Jan van der Kooi in zijn atelier, op de ezel een schilderij uit Israël
Jan van der Kooi in zijn atelier, op de ezel een schilderij uit Israël Foto Catrinus van der Veen

De Palestijn die hem had uitgenodigd bleek nogal hoog in de diplomatieke en bestuurlijke orde te staan. Dus toen die twitterde dat er een fantastische Nederlandse kunstenaar in de Palestijnse gebieden kwam lesgeven, had hij de aandacht.

Zo merkte Jan van der Kooi, de kunstenaar in kwestie, dat de wereld nogal veel belangstelling voor hem had toen hij afgelopen maand als gastdocent aan de Dar-al-Kalima University in Bethlehem lesgaf.

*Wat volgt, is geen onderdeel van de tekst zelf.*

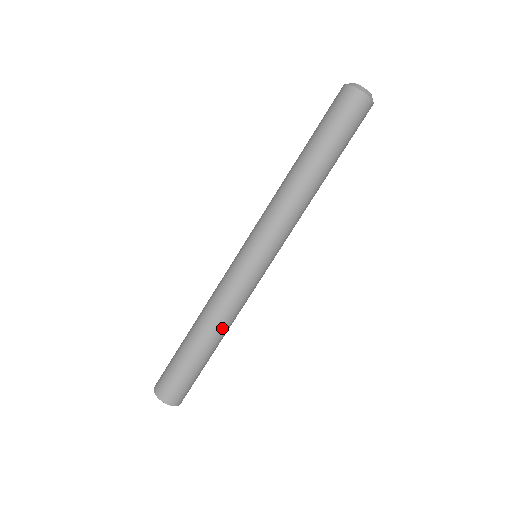
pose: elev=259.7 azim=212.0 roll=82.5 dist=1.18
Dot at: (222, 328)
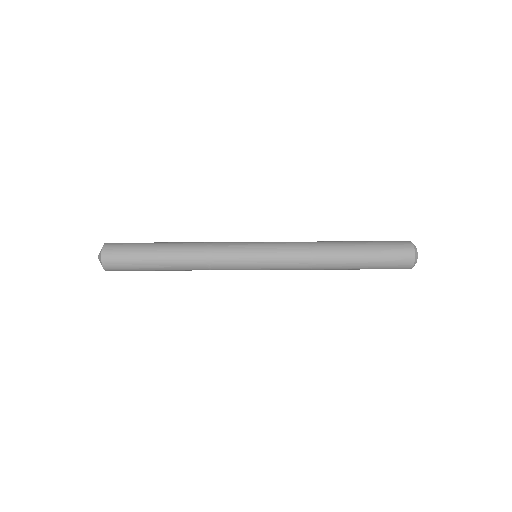
Dot at: (188, 264)
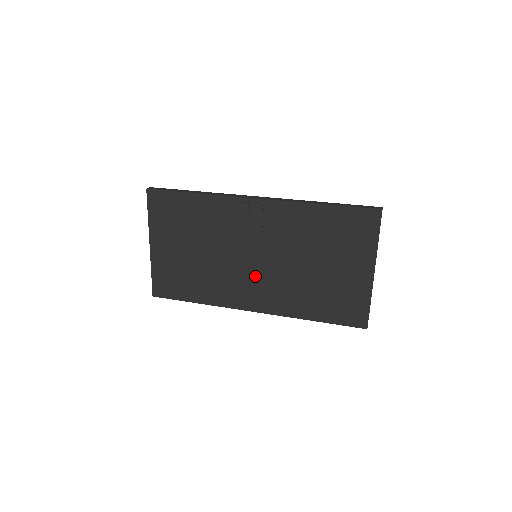
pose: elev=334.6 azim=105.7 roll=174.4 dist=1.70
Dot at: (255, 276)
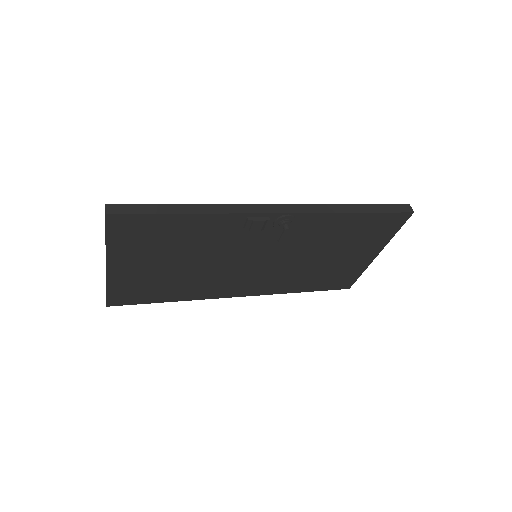
Dot at: (252, 273)
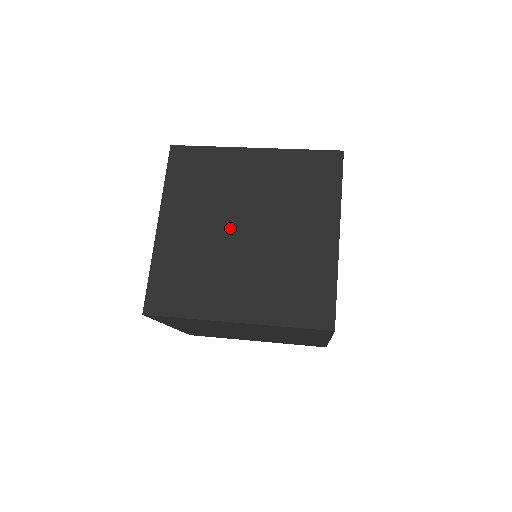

Hij heeft nooit over belangstelling te klagen, maar nu kwam hij ineens terecht in een vooraanstaand internationaal gezelschap van kunstenaars en schrijvers, dat probeerde de betrekkingen tussen Israëli en Palestijnen opnieuw te beschrijven. Mario Vargas Llosa maakte bijvoorbeeld deel uit van die groep. Arnon Grunberg was de Nederlandse deelnemer. Een schrijver, zegt Jan van der Kooi, heeft het moeilijk als iemand zijn werk niet kent. Tegen een onwetende Amerikaanse journalist kan die alleen maar zeggen: ik schrijf romans. Maar aan hem vroeg de Washington Post: laat eens wat zien.

„Tik mijn naam maar in op je laptop,” zei Van der Kooi. Dat deed de journalist. En hup: Amerikaanse belangstelling. „Jij geeft gastlessen aan Palestijnse kunststudenten? Voor niets bovendien? Wij willen jouw verhaal wel hebben,” zeiden ze.

„Ik zei tegen die man dat ik er eerst eens over na moest denken,” zegt Van der Kooi. Want ja, zegt hij, NRC, als je daarin staat, dat is leuk, maar dan blijft de aandacht beperkt tot Nederland. Maar stel dat het stuk en de foto’s in de Washington Post aan zouden slaan? Dan ben je ineens beroemd. „En ik weet niet of ik dat wel wil.”

Waarom niet?

„Ik heb een fantastisch leven,” zegt Van der Kooi. „Ik ben vrij. Dat wil ik graag zo houden. Laat mij maar met rust.”

Zo vliegen we razendsnel van een bezoek aan de bezette gebieden, naar wereldroem.

Maar we moeten weer terugvliegen, naar een begin. Want waarom zou een in Bedum geboren schilder, opgeleid aan de Groningse academie Minerva, nu al zo’n 25 jaar woonachtig in een Fries dorp, gastlessen geven in Bethlehem?

Hij heeft altijd van zijn werk kunnen leven, zegt Van der Kooi. Vroeger, na de academie, schilderde hij bijvoorbeeld wel schaaltjes met gele pruimen erin. Vond hij mooi. Vonden de mensen ook mooi. En na vier van zulke schilderijen vroegen ze: wilt u nog eens zo’n schaaltje met pruimen maken. Dat wilde hij niet.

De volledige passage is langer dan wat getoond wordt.